In Government contracts, a formal claim filed pursuant to the Contract Disputes Act of 1978 is defined as a “written demand or written assertion by one of the contracting parties seeking, as a matter of right, the payment of money in a sum certain, the adjustment or interpretation of contract terms, or other relief arising under or relating to the contract.” Federal Acquisition Regulation (FAR) 2.101.

Unless negotiated and settled, a claim forms the basis of adversarial litigation in a federal court of law. A claim for more than $100,000 is subject to the certification requirements of 41 U.S.C. § 7103 and FAR 33.207: “the claim is made in good faith; the supporting data are accurate and complete to the best of the contractor’s knowledge and belief; the amount requested accurately reflects the contract adjustment for which the contractor believes the Federal Government is liable; and the certifier is authorized to certify the claim on behalf of the contractor.” A claim is considered litigation under the Contract Disputes Act, while a Request for Equitable Adjustment (REA) is considered contract administration.

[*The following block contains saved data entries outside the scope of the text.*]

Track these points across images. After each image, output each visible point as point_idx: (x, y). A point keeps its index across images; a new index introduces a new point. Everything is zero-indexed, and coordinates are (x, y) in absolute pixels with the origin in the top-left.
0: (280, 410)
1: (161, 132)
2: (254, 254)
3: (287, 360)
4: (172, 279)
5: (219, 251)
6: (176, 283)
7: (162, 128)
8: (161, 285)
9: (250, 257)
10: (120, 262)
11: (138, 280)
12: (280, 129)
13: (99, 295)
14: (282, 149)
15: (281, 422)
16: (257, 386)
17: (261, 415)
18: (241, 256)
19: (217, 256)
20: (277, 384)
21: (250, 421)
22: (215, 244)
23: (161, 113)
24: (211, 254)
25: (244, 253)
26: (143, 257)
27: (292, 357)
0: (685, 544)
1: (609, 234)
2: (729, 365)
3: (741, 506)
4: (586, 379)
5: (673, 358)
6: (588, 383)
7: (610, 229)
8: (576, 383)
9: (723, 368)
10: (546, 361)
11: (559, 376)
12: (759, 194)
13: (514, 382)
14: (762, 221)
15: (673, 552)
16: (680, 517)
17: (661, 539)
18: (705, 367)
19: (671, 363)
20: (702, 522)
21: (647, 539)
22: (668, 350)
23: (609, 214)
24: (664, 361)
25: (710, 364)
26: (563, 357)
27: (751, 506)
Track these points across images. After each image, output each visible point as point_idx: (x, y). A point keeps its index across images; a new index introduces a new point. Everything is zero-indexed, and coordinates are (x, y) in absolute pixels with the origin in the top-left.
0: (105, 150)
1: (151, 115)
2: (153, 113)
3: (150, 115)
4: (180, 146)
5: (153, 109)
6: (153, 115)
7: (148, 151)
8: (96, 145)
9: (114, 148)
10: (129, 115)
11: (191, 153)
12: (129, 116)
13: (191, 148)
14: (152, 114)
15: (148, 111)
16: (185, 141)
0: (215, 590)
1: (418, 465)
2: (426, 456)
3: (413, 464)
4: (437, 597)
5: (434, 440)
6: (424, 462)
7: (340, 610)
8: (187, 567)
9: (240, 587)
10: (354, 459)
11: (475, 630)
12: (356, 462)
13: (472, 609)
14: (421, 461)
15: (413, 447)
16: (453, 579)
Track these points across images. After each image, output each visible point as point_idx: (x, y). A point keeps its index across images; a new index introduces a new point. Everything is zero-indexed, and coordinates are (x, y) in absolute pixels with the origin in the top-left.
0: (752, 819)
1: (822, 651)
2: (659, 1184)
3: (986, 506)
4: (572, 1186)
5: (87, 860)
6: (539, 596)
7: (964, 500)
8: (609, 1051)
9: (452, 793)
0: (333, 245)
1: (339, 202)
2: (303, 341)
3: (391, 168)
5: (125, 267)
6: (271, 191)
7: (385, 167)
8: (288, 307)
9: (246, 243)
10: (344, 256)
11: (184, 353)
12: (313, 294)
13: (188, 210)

To encourage settlement, all claims must first be presented to the Contracting Officer, who issues a Contracting Officer’s Final Decision, which is a decision on the merits. To challenge that decision, the contractor must appeal to the Board of Contract Appeals or to the United States Court of Federal Claims. Decisions by either forum must be appealed to the United States Court of Appeals for the Federal Circuit, the intermediate appellate authority. The final appellate authority is the Supreme Court of the United States.